- _Page extract_:
A handful of students have tested positive for COVID-19, leading to more than 100 students in a school district quarantining, roughly a week after in-person classes resumed.
Six students and one staff member at Corinth School District in Mississippi contracted the virus, spokesperson Taylor Coombs told CNN.
Coombs said it conducted contract-tracing and found that 116 students of the 2700 school population have been considered “in close contact” to someone who tested positive.
Those individuals included anyone who was within 6 feet of an infected person for 15 minutes or more. They were sent home to quarantine for 14 days.
In a letter posted on Facebook on Thursday, the school district notified parents of one more individual who tested positive.
Corinth was one of the first school districts to reopen with in-person classes resuming on July 27.
Parents have the option of sending their kids back to school or opting for virtual learning.
According to the district's reopening plan, students and staff are screened daily upon entering the building with temperature checks. Face masks must also be worn.
The outbreak at the school comes on the heels of a nationwide debate on whether or not it’s safe for teachers and children to return to classrooms.
While some schools contemplate a hybrid-learning model, the CDC released guidelines that are in favor of reopening education and child care centers.
This isn’t the first case of children contracting the novel virus upon returning to school.
A second grader in Cherokee County, Georgia has tested positive for COVID-19 after one day of in-person classes.
The second-grade classroom will be closed out of “an abundance of caution and in accordance with our Exposure and Response Plan.”
Last week, at least one student and one school staff member in Indiana’s Greenfield-Central Junior High School tested positive for coronavirus, days after the state reopened schools.

- _Assignment_: Summarize the news report on COVID-19 cases in the Corinth School District in two sentences. The rows are separate material, independent of the news report.

- _Data_:

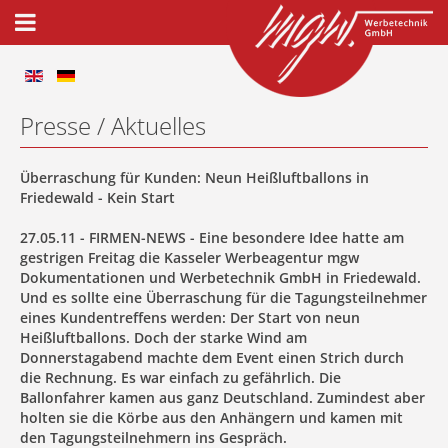
Presse / Aktuelles
Überraschung für Kunden: Neun Heißluftballons in
Friedewald - Kein Start
27.05.11 - FIRMEN-NEWS - Eine besondere Idee hatte am
gestrigen Freitag die Kasseler Werbeagentur mgw
Dokumentationen und Werbetechnik GmbH in Friedewald.
Und es sollte eine Überraschung für die Tagungsteilnehmer
eines Kundentreffens werden: Der Start von neun
Heißluftballons. Doch der starke Wind am
Donnerstagabend machte dem Event einen Strich durch
die Rechnung. Es war einfach zu gefährlich. Die
Ballonfahrer kamen aus ganz Deutschland. Zumindest aber
holten sie die Körbe aus den Anhängern und kamen mit
den Tagungsteilnehmern ins Gespräch.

- _Your solution_: About a week after Mississippi's Corinth School District resumed in-person classes on July 27, six students and one staff member tested positive for COVID-19, and contact tracing sent 116 of its 2,700 students home to quarantine for 14 days. The outbreak comes amid a nationwide debate over whether returning to classrooms is safe, and it follows other positive cases after reopenings in Cherokee County, Georgia, and at Indiana's Greenfield-Central Junior High School.